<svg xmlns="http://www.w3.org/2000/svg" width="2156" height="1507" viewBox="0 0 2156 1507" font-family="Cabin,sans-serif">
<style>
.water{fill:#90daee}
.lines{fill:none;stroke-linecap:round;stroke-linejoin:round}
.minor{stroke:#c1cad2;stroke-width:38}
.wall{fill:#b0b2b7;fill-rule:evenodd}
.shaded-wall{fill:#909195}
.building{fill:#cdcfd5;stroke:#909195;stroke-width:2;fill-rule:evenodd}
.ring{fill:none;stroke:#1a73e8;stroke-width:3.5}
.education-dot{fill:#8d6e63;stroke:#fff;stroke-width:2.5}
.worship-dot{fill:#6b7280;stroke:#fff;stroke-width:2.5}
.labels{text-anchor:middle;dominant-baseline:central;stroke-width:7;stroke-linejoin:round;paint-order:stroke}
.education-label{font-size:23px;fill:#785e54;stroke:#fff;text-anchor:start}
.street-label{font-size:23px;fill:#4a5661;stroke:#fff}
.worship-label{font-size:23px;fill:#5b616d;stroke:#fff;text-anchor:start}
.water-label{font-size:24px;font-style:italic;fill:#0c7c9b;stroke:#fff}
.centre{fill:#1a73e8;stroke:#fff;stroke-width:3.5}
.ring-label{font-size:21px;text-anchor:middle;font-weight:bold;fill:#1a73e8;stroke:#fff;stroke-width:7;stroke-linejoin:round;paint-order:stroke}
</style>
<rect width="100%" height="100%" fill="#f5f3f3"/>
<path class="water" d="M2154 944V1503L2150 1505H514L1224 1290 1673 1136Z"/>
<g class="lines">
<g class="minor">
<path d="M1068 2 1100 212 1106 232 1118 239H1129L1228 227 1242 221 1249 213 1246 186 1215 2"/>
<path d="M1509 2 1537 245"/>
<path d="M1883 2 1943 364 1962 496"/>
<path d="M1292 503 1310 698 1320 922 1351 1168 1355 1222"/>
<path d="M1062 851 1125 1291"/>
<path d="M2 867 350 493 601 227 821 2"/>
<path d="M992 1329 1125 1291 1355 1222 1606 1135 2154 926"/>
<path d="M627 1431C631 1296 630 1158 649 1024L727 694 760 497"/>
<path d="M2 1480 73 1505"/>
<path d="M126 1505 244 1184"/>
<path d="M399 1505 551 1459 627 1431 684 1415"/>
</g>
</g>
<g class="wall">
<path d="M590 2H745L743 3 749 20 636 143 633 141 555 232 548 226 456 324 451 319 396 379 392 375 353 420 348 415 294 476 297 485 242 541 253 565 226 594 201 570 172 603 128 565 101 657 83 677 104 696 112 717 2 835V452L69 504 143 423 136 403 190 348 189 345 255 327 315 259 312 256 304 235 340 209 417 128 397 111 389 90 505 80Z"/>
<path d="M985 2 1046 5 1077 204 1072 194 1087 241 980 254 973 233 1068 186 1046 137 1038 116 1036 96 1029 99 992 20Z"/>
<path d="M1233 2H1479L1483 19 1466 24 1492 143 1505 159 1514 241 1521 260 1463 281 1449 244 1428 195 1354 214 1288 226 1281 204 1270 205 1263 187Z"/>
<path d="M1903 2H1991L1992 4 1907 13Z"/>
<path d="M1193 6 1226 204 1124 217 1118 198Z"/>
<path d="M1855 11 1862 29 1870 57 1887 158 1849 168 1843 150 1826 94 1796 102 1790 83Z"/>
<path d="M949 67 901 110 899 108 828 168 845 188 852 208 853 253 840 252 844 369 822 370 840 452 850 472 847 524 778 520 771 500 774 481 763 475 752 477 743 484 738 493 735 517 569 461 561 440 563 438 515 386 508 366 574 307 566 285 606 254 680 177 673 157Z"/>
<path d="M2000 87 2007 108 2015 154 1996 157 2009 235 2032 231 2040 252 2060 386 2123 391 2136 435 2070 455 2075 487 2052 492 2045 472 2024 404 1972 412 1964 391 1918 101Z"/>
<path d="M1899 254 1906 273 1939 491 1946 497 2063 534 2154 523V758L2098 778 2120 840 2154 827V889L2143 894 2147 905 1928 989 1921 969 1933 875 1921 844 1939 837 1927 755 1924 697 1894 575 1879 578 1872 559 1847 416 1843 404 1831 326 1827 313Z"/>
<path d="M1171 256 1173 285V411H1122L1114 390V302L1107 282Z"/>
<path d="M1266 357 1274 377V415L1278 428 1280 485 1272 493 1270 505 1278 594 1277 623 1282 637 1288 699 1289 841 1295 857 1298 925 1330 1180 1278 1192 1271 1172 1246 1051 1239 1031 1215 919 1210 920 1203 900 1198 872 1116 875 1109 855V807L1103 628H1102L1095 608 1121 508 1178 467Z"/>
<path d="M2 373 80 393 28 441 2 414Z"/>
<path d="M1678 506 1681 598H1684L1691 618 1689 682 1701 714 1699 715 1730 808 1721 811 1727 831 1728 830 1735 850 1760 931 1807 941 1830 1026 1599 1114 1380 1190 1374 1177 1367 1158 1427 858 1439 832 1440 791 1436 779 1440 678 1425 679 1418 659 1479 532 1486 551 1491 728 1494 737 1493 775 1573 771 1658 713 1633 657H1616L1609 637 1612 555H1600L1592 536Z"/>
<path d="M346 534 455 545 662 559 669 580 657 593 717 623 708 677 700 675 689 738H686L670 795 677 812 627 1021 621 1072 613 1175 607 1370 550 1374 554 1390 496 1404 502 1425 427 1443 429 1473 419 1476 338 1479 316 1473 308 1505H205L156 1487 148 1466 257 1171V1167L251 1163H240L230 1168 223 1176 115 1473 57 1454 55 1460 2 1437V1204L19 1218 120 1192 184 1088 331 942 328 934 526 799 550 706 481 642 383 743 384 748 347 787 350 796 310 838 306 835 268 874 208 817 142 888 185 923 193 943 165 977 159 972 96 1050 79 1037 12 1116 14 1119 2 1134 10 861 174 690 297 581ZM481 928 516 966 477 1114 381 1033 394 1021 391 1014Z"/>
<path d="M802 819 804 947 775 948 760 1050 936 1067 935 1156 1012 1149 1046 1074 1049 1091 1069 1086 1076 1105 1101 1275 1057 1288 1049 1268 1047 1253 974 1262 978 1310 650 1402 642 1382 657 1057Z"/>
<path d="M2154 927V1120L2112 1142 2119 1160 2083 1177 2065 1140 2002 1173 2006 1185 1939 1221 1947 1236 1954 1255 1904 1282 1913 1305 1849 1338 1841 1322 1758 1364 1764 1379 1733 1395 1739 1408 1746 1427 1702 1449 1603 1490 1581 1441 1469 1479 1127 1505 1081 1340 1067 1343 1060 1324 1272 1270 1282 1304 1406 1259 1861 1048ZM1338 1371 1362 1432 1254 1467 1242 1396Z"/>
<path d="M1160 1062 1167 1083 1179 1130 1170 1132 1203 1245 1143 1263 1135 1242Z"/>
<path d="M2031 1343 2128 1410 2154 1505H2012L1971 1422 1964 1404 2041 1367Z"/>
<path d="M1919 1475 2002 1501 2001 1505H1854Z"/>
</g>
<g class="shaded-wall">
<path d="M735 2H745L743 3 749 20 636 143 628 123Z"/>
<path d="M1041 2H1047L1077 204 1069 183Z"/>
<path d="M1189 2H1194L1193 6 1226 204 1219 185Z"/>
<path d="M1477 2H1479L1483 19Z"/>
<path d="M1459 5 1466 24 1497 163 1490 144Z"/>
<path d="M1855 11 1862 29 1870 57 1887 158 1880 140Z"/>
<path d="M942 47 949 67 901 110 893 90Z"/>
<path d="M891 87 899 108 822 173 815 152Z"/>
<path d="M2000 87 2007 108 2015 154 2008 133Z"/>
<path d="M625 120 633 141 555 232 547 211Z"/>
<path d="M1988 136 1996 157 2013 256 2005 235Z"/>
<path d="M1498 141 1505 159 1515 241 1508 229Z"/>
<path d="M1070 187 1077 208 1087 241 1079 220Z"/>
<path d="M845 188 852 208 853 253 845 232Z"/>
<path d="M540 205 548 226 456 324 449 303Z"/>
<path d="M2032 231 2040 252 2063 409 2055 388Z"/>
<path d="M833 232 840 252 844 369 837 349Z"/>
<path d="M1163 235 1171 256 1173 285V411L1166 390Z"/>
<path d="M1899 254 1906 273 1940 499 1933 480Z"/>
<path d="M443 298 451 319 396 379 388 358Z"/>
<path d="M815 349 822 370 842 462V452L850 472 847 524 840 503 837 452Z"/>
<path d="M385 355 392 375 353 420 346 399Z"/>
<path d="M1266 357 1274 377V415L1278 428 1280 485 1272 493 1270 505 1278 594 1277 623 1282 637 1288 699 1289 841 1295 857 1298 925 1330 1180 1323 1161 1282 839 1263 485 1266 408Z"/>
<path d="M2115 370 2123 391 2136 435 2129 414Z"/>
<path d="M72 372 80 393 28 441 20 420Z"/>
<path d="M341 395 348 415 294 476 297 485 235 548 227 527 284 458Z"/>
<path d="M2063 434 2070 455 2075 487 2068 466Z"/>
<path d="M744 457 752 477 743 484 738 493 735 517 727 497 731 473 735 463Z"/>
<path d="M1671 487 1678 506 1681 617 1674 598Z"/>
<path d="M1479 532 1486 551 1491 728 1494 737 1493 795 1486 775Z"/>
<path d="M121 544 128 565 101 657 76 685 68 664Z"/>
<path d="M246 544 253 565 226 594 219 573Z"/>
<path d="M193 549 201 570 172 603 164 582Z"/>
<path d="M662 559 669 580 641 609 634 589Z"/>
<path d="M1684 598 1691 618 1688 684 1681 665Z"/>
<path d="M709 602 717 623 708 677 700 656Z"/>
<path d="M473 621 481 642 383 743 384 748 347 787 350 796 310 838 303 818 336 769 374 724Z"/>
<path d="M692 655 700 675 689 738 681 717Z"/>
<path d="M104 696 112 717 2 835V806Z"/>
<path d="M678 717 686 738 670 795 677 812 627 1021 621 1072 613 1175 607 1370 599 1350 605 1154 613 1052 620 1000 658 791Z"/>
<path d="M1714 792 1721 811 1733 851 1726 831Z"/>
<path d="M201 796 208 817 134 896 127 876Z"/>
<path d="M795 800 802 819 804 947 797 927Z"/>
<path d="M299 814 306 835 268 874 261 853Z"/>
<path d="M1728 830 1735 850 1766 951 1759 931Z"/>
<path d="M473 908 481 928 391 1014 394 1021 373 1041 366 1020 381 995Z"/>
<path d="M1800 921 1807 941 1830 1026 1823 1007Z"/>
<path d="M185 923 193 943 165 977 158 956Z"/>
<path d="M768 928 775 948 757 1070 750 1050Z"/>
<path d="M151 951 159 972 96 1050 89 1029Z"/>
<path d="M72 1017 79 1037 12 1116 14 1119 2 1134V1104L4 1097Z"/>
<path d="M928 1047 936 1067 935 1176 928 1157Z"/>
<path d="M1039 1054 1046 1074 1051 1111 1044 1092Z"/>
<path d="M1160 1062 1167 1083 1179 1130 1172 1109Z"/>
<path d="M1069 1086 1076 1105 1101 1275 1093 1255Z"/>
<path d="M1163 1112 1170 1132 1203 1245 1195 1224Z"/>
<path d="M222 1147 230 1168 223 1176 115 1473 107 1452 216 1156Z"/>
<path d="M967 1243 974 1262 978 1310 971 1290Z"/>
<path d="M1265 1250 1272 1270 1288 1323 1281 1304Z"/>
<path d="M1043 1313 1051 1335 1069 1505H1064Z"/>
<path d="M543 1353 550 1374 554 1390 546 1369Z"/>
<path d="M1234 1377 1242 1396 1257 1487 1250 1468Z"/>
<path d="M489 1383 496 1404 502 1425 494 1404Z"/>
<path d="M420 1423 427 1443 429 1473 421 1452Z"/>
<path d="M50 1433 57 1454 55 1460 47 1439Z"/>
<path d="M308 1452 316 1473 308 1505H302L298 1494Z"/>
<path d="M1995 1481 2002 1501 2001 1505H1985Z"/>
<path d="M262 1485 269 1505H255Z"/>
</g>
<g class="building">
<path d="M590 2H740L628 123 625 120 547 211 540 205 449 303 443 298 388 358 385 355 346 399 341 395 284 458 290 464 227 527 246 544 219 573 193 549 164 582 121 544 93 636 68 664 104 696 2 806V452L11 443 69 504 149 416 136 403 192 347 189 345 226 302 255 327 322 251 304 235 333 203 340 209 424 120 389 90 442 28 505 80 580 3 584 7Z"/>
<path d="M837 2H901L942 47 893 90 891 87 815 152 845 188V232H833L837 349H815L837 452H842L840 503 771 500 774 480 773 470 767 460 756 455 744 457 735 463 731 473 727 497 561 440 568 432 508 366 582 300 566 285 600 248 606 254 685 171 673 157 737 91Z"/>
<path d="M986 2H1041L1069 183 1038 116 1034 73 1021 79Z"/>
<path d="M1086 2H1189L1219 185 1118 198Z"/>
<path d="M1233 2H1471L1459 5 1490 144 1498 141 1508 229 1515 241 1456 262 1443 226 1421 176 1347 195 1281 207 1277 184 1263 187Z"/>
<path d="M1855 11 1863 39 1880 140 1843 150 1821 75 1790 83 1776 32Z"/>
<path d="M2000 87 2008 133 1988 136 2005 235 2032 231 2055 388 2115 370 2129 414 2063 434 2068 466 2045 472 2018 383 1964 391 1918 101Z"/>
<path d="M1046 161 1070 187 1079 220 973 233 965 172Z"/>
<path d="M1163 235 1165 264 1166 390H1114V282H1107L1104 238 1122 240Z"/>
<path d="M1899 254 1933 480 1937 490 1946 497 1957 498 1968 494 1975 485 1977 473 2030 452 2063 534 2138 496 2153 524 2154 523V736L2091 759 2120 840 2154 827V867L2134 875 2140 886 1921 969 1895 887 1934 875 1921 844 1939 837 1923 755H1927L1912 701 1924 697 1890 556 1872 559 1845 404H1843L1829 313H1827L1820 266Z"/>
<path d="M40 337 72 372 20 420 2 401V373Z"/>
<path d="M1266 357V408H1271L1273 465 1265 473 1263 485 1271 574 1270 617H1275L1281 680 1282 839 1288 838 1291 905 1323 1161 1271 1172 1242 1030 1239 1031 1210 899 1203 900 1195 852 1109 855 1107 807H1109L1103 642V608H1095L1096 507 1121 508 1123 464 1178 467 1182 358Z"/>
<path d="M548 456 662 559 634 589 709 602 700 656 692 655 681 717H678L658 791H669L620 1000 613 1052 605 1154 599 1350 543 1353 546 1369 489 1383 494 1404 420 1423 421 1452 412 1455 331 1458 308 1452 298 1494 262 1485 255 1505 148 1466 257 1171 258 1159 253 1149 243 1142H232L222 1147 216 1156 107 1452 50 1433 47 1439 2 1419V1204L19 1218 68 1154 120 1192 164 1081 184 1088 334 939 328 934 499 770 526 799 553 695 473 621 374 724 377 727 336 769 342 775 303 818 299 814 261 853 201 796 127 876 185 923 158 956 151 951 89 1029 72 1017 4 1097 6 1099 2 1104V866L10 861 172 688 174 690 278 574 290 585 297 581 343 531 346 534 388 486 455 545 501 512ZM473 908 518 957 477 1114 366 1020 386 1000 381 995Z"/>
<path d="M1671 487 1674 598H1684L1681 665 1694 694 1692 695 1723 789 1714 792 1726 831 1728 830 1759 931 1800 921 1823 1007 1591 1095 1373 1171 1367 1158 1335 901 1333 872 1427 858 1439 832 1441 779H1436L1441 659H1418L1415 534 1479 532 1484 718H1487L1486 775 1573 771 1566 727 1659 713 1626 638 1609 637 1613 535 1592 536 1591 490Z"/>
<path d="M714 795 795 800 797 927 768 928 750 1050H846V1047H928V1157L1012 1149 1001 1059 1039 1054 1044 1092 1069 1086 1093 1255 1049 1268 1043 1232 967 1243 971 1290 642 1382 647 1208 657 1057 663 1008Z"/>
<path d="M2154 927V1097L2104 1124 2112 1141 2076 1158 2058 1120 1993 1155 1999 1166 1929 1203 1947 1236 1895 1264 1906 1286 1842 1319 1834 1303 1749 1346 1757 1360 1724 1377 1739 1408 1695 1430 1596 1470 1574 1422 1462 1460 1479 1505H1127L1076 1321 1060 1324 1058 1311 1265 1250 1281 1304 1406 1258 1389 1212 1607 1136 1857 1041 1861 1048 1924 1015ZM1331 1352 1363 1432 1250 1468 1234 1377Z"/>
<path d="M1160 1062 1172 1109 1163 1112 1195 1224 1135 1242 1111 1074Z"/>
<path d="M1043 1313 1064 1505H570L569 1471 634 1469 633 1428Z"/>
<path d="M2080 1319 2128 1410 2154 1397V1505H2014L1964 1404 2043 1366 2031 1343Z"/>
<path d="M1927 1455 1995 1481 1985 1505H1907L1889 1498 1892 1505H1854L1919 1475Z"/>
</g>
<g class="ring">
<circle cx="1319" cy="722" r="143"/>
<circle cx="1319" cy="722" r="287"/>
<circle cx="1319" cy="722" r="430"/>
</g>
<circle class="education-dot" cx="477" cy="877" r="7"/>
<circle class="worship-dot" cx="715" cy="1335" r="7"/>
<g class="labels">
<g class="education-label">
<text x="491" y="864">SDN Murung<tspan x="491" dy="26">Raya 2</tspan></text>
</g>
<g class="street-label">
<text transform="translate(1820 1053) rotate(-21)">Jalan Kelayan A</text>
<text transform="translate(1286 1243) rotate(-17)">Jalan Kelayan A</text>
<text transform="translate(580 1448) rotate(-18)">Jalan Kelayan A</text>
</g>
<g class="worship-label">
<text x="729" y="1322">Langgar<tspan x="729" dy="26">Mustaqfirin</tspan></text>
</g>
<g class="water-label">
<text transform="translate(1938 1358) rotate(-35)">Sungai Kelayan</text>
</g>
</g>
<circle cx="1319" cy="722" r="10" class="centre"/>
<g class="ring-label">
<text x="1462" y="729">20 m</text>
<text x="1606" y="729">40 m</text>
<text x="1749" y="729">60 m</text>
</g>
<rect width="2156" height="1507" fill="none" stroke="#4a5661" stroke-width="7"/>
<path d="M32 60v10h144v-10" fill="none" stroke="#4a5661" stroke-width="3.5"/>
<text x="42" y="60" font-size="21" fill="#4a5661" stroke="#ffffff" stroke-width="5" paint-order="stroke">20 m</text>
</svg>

ASSIGNMENT:
Using the entries above, give again exactly the lines from the line holding "1423 427 1443" through the line holding "254 1933 480". Include both end lines and nothing else.

TASK OUTPUT:
<path d="M420 1423 427 1443 429 1473 421 1452Z"/>
<path d="M50 1433 57 1454 55 1460 47 1439Z"/>
<path d="M308 1452 316 1473 308 1505H302L298 1494Z"/>
<path d="M1995 1481 2002 1501 2001 1505H1985Z"/>
<path d="M262 1485 269 1505H255Z"/>
</g>
<g class="building">
<path d="M590 2H740L628 123 625 120 547 211 540 205 449 303 443 298 388 358 385 355 346 399 341 395 284 458 290 464 227 527 246 544 219 573 193 549 164 582 121 544 93 636 68 664 104 696 2 806V452L11 443 69 504 149 416 136 403 192 347 189 345 226 302 255 327 322 251 304 235 333 203 340 209 424 120 389 90 442 28 505 80 580 3 584 7Z"/>
<path d="M837 2H901L942 47 893 90 891 87 815 152 845 188V232H833L837 349H815L837 452H842L840 503 771 500 774 480 773 470 767 460 756 455 744 457 735 463 731 473 727 497 561 440 568 432 508 366 582 300 566 285 600 248 606 254 685 171 673 157 737 91Z"/>
<path d="M986 2H1041L1069 183 1038 116 1034 73 1021 79Z"/>
<path d="M1086 2H1189L1219 185 1118 198Z"/>
<path d="M1233 2H1471L1459 5 1490 144 1498 141 1508 229 1515 241 1456 262 1443 226 1421 176 1347 195 1281 207 1277 184 1263 187Z"/>
<path d="M1855 11 1863 39 1880 140 1843 150 1821 75 1790 83 1776 32Z"/>
<path d="M2000 87 2008 133 1988 136 2005 235 2032 231 2055 388 2115 370 2129 414 2063 434 2068 466 2045 472 2018 383 1964 391 1918 101Z"/>
<path d="M1046 161 1070 187 1079 220 973 233 965 172Z"/>
<path d="M1163 235 1165 264 1166 390H1114V282H1107L1104 238 1122 240Z"/>
<path d="M1899 254 1933 480 1937 490 1946 497 1957 498 1968 494 1975 485 1977 473 2030 452 2063 534 2138 496 2153 524 2154 523V736L2091 759 2120 840 2154 827V867L2134 875 2140 886 1921 969 1895 887 1934 875 1921 844 1939 837 1923 755H1927L1912 701 1924 697 1890 556 1872 559 1845 404H1843L1829 313H1827L1820 266Z"/>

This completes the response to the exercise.